Thursday, May 1, 2014

Beth's famous pie crust

It's as good as it looks, yeah.

Nobody — and I mean nobody — makes a pie crust like Beth, Queen of Bakers. Nobody that I've met, anyway. And I've met a few. There's a reason why people are always asking for her recipe. I'd ask for it myself if I didn't have my friend Beth around to make it for me every once in a while.

Just look at this thing! Is it the most gorgeous pie that you have ever laid eyes on or what? Inside there is ground pork and beef and lamb and lots of spices. A wonderful filling, to be sure, made expertly by my closest associate. But let's not kid ourselves. In the matter of pies, be they savory or sweet or anywhere in between, Crust Rules! We don't call our Bethie "Queen" for nothing.

So swell a pal is she that, whenever I am in the vicinity on pie-baking days, Beth makes sure to prepare plenty of extra dough for use in other things. My favorite extra has to be her empanadas, the tastiest, flakiest ones on this Earth. Every year she and her no-good companion Tom spend a week visiting. Lots of cooking goes on at the house, contributing to a dizzying variety of leftovers. Perfect fillings for perfect half-moon-shaped pastries. Beth freezes them for me, to enjoy after she has gone. I love this woman.

I emailed Beth a couple days back to tell her that I might be down for a visit soon. When the subject of food came up, as it so often does, I asked if she would mind sharing her recipe here. She said that would be okay.

Lucky for you.

Beth's Famous Pie Crust
Yields one 9-inch crust

1 ¼ cup all purpose flour (I prefer King Arthur)
¼ tsp salt
¼ tsp baking powder
1 tbsp buttermilk powder (optional, but I prefer using it)
6 tbsp unsalted butter, cut into small pieces and chilled in the freezer to make it super cold
4 tbsp rendered leaf lard, cut into small pieces and chilled (also in the freezer)
3-5 tbsp cold water with 1 tsp chilled cider vinegar added (Note: mix and chill a little extra in case you need more; chill these in the freezer also)

In a large bowl combine until evenly distributed: flour, salt, baking powder, and buttermilk powder (if using).

With a pastry cutter, cut in half of the shortening into the flour mix; then cut in the other half. The dough should look like clumpy sand. From this point on, it's very important to handle the dough gently to avoid winding up with a tough crust.

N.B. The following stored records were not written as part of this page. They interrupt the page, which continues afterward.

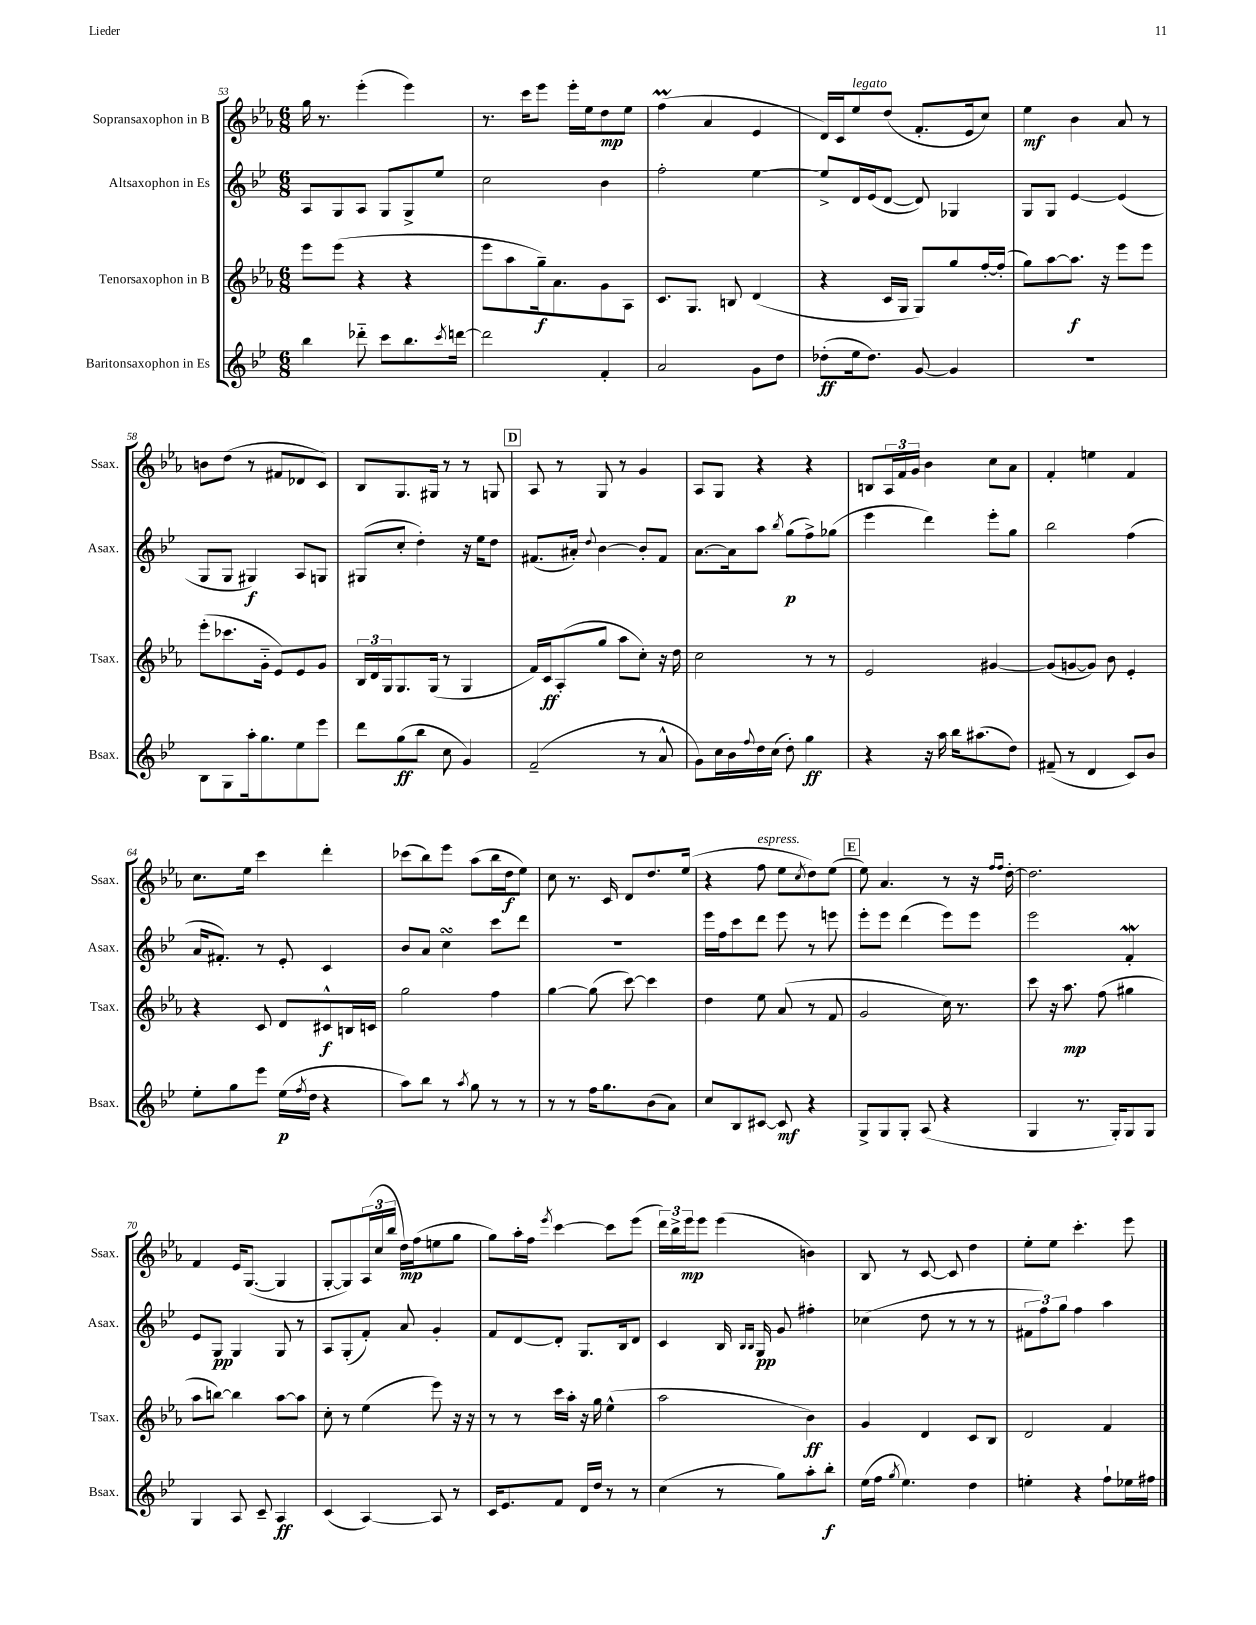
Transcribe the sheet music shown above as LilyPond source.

<<
\new StaffGroup <<
\new Staff = "s0" \with { instrumentName = "Sopransaxophon in B" shortInstrumentName = "Ssax." } {
    \clef treble \key ees \major \numericTimeSignature \time 6/8
    g''16 r8. ees'''4-.( ees'''4) |
    r8. c'''16 ees'''8 ees'''16-. ees''16 d''8\mp ees''8 |
    f''4\prall( aes'4 ees'4 |
    d'16) c'16 ees''8^\markup { \italic "legato" } d''8( f'8.-. ees'16 c''8) |
    ees''4\mf bes'4 aes'8 r8 |
    b'8 d''8( r8 fis'8 des'8 c'8) |
    bes8 g8. gis16 r8 r8 g8 |
    \mark \markup { \box "D" } aes8 r8 g8 r8 g'4 |
    aes8 g8 r4 r4 |
    b8 \tuplet 3/2 { aes16 f'16 g'16 } bes'4 c''8 aes'8 |
    f'4-. e''4 f'4 |
    c''8. ees''16 c'''4 d'''4-. |
    ces'''8( bes''8) ees'''8 aes''8( bes''16 d''16\f ees''8) |
    c''8 r8. c'16 d'8 d''8. ees''16( |
    r4 f''8^\markup { \italic "espress." } ees''8 \acciaccatura { c''8 } d''8) ees''8( |
    \mark \markup { \box "E" } ees''8) aes'4. r8 r16 \grace { f''16 f''16 } d''16~-. |
    d''2. |
    f'4 ees'16 g8.~( g4 |
    g8~-. g8) \tuplet 3/2 { aes16( c''16 bes''16 } d''16\mp) f''16( e''8 g''8 |
    g''8) aes''16-. f''16 \acciaccatura { ees'''8 } c'''4~ c'''8 ees'''8( |
    \tuplet 3/2 { d'''16) bes''16-> ees'''16\mp } ees'''8 ees'''4( b'4) |
    bes8 r8 c'8~ c'8 d''4 |
    ees''8-. ees''8 c'''4.-. ees'''8 \bar "|." |
}
\new Staff = "s1" \with { instrumentName = "Altsaxophon in Es" shortInstrumentName = "Asax." } {
    \clef treble \key bes \major \numericTimeSignature \time 6/8
    a8 g8 a8 g8 g8-> ees''8 |
    c''2 bes'4 |
    f''2-. ees''4~ |
    ees''8-> d'16 ees'16( d'8~ d'8) ges4 |
    g8 g8 ees'4~ ees'4( |
    g8 g8 gis4\f) a8 g8 |
    gis8( c''8-. d''4-.) r16 ees''16 d''8 |
    \mark \markup { \box "D" } fis'8.( ais'16-.) \appoggiatura { d''8 } bes'4~ bes'8-. fis'8 |
    a'8.~ a'16 a''8 \acciaccatura { bes''8 } g''8\p( f''8->) ges''8( |
    ees'''4 d'''4) ees'''8-. g''8 |
    bes''2 f''4( |
    a'16 fis'8.-.) r8 ees'8-. c'4 |
    bes'8 a'8 c''4\turn c'''8 d'''8 |
    R2. |
    ees'''16 f''16 c'''8 d'''8 ees'''8 r8 e'''8 |
    \mark \markup { \box "E" } ees'''8-. ees'''8 d'''4( ees'''8) ees'''8 |
    ees'''2 f'4-.\mordent |
    ees'8 g8\pp g4 g8 r8 |
    a8 g8-.( f'8-.) a'8 g'4-. |
    f'8 d'8~ d'8-. g8. bes16 d'8 |
    c'4 bes16 \grace { bes16 bes16 } g16\pp g'8 fis''4-. |
    ces''4( d''8 r8 r8 r8 |
    \tuplet 3/2 { fis'8 f''8) g''8 } f''4 a''4 \bar "|." |
}
\new Staff = "s2" \with { instrumentName = "Tenorsaxophon in B" shortInstrumentName = "Tsax." } {
    \clef treble \key ees \major \numericTimeSignature \time 6/8
    ees'''8 ees'''8( r4 r4 |
    ees'''8 aes''8 g''16--\f) aes'8. g'8 aes8 |
    c'8. g8. b8 d'4( |
    r4 c'16 g16 g8) g''8 f''16~-. f''16-.( |
    g''8) aes''8~ aes''8.\f r16 ees'''8 ees'''8 |
    ees'''8-.( ces'''8. g'16-_ ees'8) ees'8 g'8 |
    \tuplet 3/2 { bes16 d'16 g16 } g8. g16( r8 g4 |
    \mark \markup { \box "D" } f'16) c'16\ff aes8-.( g''8 aes''8 c''8-.) r16 d''16 |
    c''2 r8 r8 |
    ees'2 gis'4~ |
    gis'8( g'8~ g'8) bes'8 ees'4-. |
    r4 c'8 d'8 cis'8-^\f b16 c'16 |
    g''2 f''4 |
    g''4~ g''8( c'''8~) c'''4 |
    d''4 ees''8 aes'8( r8 f'8 |
    \mark \markup { \box "E" } g'2 c''16) r8. |
    c'''8 r16 aes''8.\mp f''8( gis''4 |
    aes''8 b''8~) b''4 aes''8~ aes''8 |
    c''8-. r8 ees''4( ees'''8) r16 r16 |
    r8 r8 c'''16 aes''16-. r16 g''16 ees''4-^( |
    aes''2 bes'4\ff) |
    g'4 d'4 c'8 bes8 |
    d'2 f'4 \bar "|." |
}
\new Staff = "s3" \with { instrumentName = "Baritonsaxophon in Es" shortInstrumentName = "Bsax." } {
    \clef treble \key bes \major \numericTimeSignature \time 6/8
    bes''4 des'''8-_ c'''8 bes''8. \acciaccatura { c'''8 } d'''16~ |
    d'''2 f'4-. |
    a'2 g'8 d''8 |
    des''8-.\ff( ees''16 des''8.) g'8~ g'4 |
    R2. |
    bes8 g8 a''16-. g''8. ees''8 ees'''8 |
    d'''8 g''8\ff( bes''8 c''8 g'4) |
    \mark \markup { \box "D" } f'2--( r8 a'8-^ |
    g'8) c''16 bes'16 \appoggiatura { f''8 } d''16 c''16( d''8-.) g''4\ff |
    r4 r16 a''16 bes''16 ais''8.( d''8) |
    fis'8--( r8 d'4 c'8) bes'8 |
    ees''8-. g''8 ees'''8 ees''16\p( \acciaccatura { f''8 } d''16 r4 |
    a''8) bes''8 r8 \acciaccatura { a''8 } g''8 r8 r8 |
    r8 r8 f''16 g''8. bes'8( a'8) |
    c''8 bes8 cis'8~ cis'8\mf r4 |
    \mark \markup { \box "E" } g8-> g8 g8-. a8( r4 |
    g4 r8. g16-.) g8 g8 |
    g4 a8 c'8-- a4\ff |
    c'4( a4~) a8 r8 |
    c'16 ees'8. f'8 d'16 d''16 r8 r8 |
    c''4( r8 g''8) a''8-. bes''8-.\f |
    ees''16( f''16 \acciaccatura { g''8 } ees''4.) d''4 |
    e''4-. r4 f''8-! ees''16 fis''16 \bar "|." |
}
>>
>>
\layout { \context { \Score currentBarNumber = #53 } }
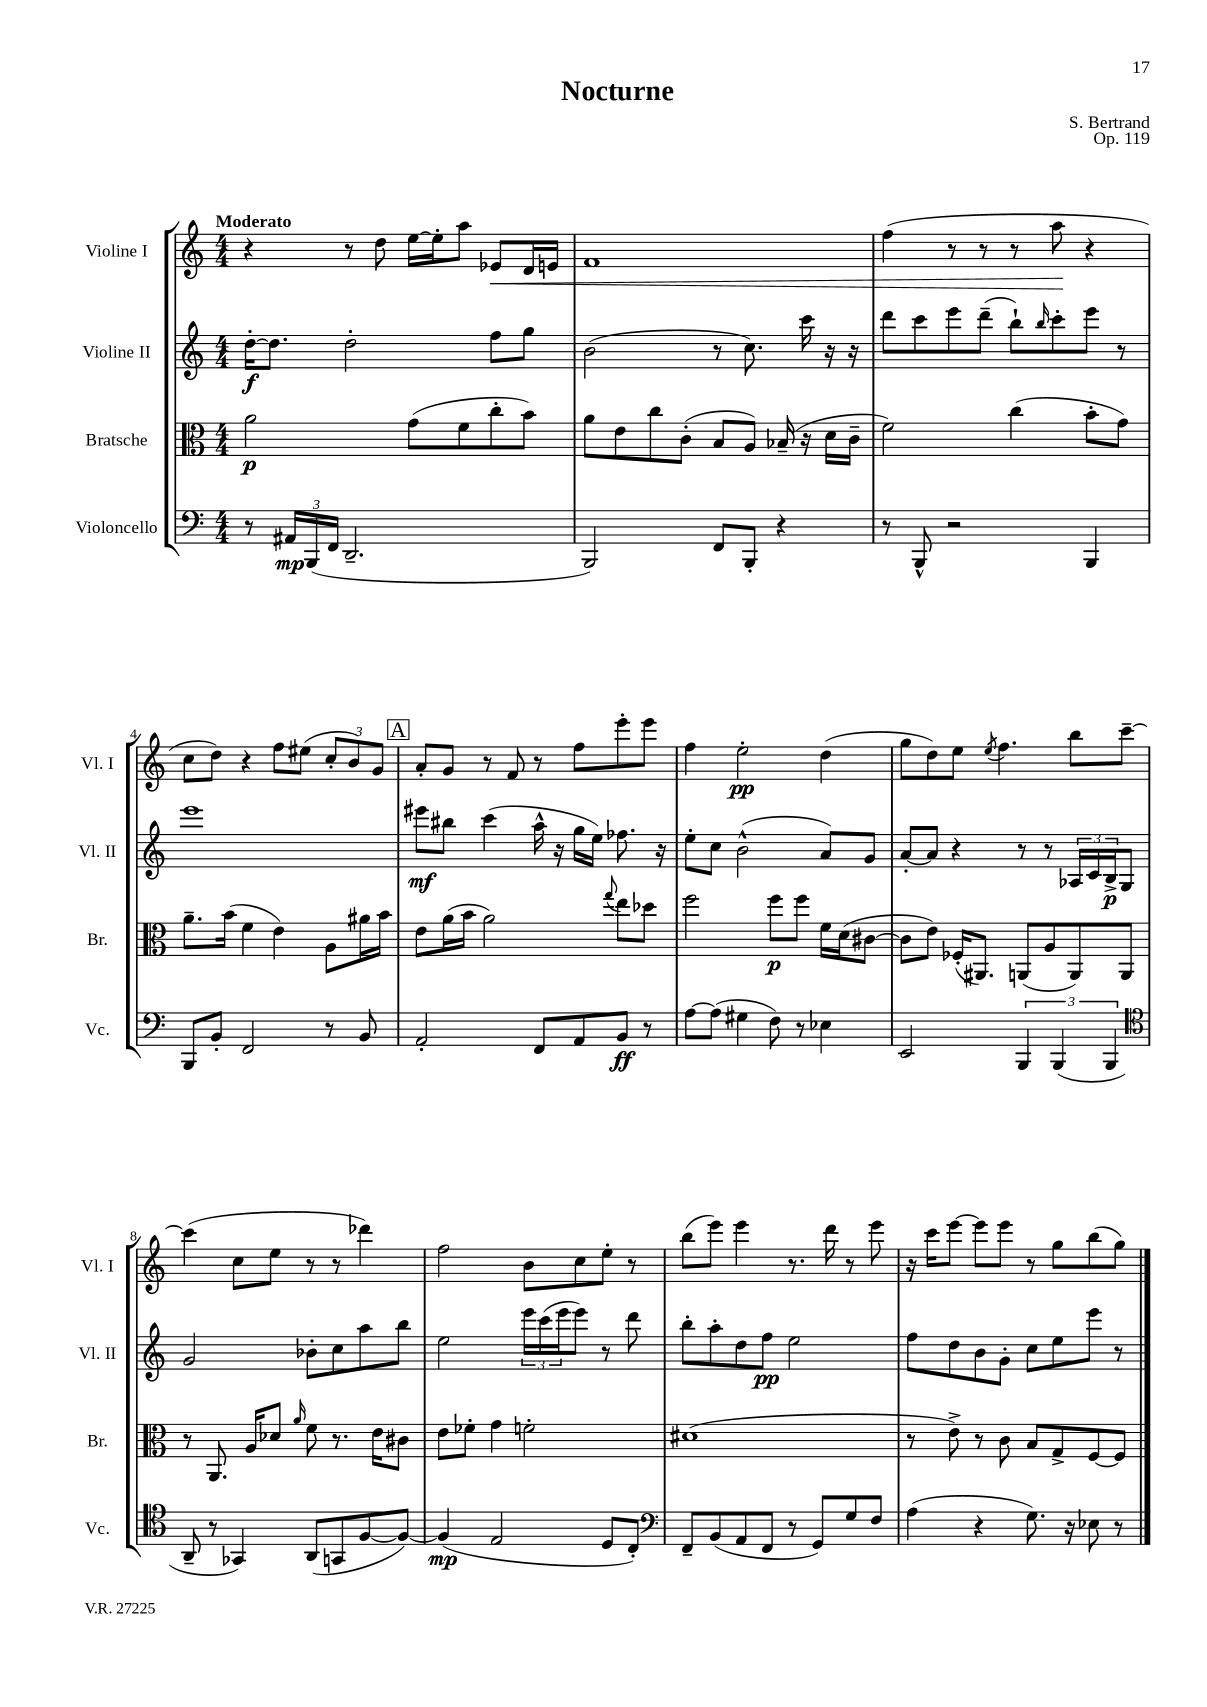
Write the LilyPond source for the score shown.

\header { title = "Nocturne" composer = "S. Bertrand" opus = "Op. 119" }
<<
\new StaffGroup <<
\new Staff = "s0" \with { instrumentName = "Violine I" shortInstrumentName = "Vl. I" } {
    \clef treble \key c \major \numericTimeSignature \time 4/4 \tempo "Moderato"
    r4 r8 d''8 e''16~ e''16-. a''8 ees'8\< d'16 e'16 |
    f'1 |
    f''4( r8 r8 r8 a''8\! r4 |
    c''8 d''8) r4 f''8 eis''8( \tuplet 3/2 { c''8-. b'8) g'8 } |
    \mark \markup { \box "A" } a'8-. g'8 r8 f'8 r8 f''8 e'''8-. e'''8 |
    f''4 e''2-.\pp d''4( |
    g''8 d''8) e''8 \acciaccatura { e''8 } f''4. b''8 c'''8~-- |
    c'''4( c''8 e''8 r8 r8 des'''4) |
    f''2 b'8 c''8 e''8-. r8 |
    b''8( e'''8) e'''4 r8. d'''16 r8 e'''8 |
    r16 c'''16 e'''8~ e'''8 e'''8 r8 g''8 b''8( g''8) \bar "|." |
}
\new Staff = "s1" \with { instrumentName = "Violine II" shortInstrumentName = "Vl. II" } {
    \clef treble \key c \major \numericTimeSignature \time 4/4
    d''16~-.\f d''8. d''2-. f''8 g''8 |
    b'2( r8 c''8.) c'''16 r16 r16 |
    d'''8 c'''8 e'''8 d'''8--( b''8-!) \grace { b''16 } c'''8-. e'''8 r8 |
    e'''1 |
    \mark \markup { \box "A" } eis'''8\mf bis''8 c'''4( a''16-^ r16 g''16 e''16) fes''8. r16 |
    e''8-. c''8 b'2-^( a'8) g'8 |
    a'8~-. a'8 r4 r8 r8 \tuplet 3/2 { aes16 c'16 b16->\p } g8 |
    g'2 bes'8-. c''8 a''8 b''8 |
    e''2 \tuplet 3/2 { e'''16 c'''16( e'''16 } e'''8) r8 d'''8 |
    b''8-. a''8-. d''8 f''8\pp e''2 |
    f''8 d''8 b'8 g'8-. c''8 e''8 e'''8 r8 \bar "|." |
}
\new Staff = "s2" \with { instrumentName = "Bratsche" shortInstrumentName = "Br." } {
    \clef alto \key c \major \numericTimeSignature \time 4/4
    a'2\p g'8( f'8 c''8-. b'8) |
    a'8 e'8 c''8 c'8-.( b8 a8) bes16--( r16 d'16 c'16-- |
    f'2) c''4( b'8-. g'8) |
    a'8.-- b'16( f'4 e'4) a8 ais'16 b'16 |
    \mark \markup { \box "A" } e'8 a'16( b'16 a'2) \appoggiatura { g''8 } e''8 des''8 |
    f''2 f''8\p f''8 f'16 d'16( cis'8~ |
    cis'8 e'8) fes16-.( ais,8.) a,8( a8 a,8) a,8 |
    r8 a,8. a16 des'8 \grace { a'16 } f'8 r8. e'16 cis'8 |
    e'8 fes'8-. g'4 f'2-. |
    dis'1( |
    r8 e'8->) r8 c'8 b8 g8-> f8~ f8 \bar "|." |
}
\new Staff = "s3" \with { instrumentName = "Violoncello" shortInstrumentName = "Vc." } {
    \clef bass \key c \major \numericTimeSignature \time 4/4
    r8 \tuplet 3/2 { ais,16\mp b,,16( f,16 } d,2.-- |
    b,,2) f,8 b,,8-. r4 |
    r8 b,,8-^ r2 b,,4 |
    b,,8 b,8-. f,2 r8 b,8 |
    \mark \markup { \box "A" } a,2-. f,8 a,8 b,8\ff r8 |
    a8~ a8( gis4 f8) r8 ees4 |
    e,2 \tuplet 3/2 { b,,4 b,,4( b,,4 } |
    \clef tenor a,8-- r8 ges,4) a,8( g,8 f8~ f8~) |
    f4\mp( e2 d8 c8-.) |
    \clef bass f,8-- b,8( a,8 f,8 r8 g,8) g8 f8 |
    a4( r4 g8.) r16 ees8 r8 \bar "|." |
}
>>
>>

Add the chilled water/vinegar one tbsp. at a time, mixing very gently with a fork.

When mixture will hold together into a ball (but is not wet) it is done.

Gather it into a ball, wrap in plastic wrap and flatten into a disk.

Chill before rolling out and preparing the pie of your choice.

When pie is finished, make sure to give a little taste to my friend Meatball. He loves the stuff.


Claudia said...

Now that's worth of chowing down without any filling! How to find buttermilk powder.... in Minnesota....

Dan in Winter Harbor said...

Yes, lard and butter. Now the secret is out! If only someone could sweet talk a certain associate for the filling recipe! Nah, the sweet talker would be identified as such before the first sentence emanated off his silver tongue.

Buttermilk powder can be obtained from the KAF website at:

Charlene Ann Baumbich said...

If this tastes half as good as it looks, I'm all in. BTW, shared it with my FB folks. THANK YOU, Beth and Mr. Meatball.

Unknown said...

Do you vary this at all when used with a sweet filling?

Mister Meatball said...

From Beth:
Not usually, I like the contrast of the savory crust to the sweet filling. But once in a while, if a specific pie recipe calls for sugar in the crust or an all butter crust, I will give it a try for a change of pace.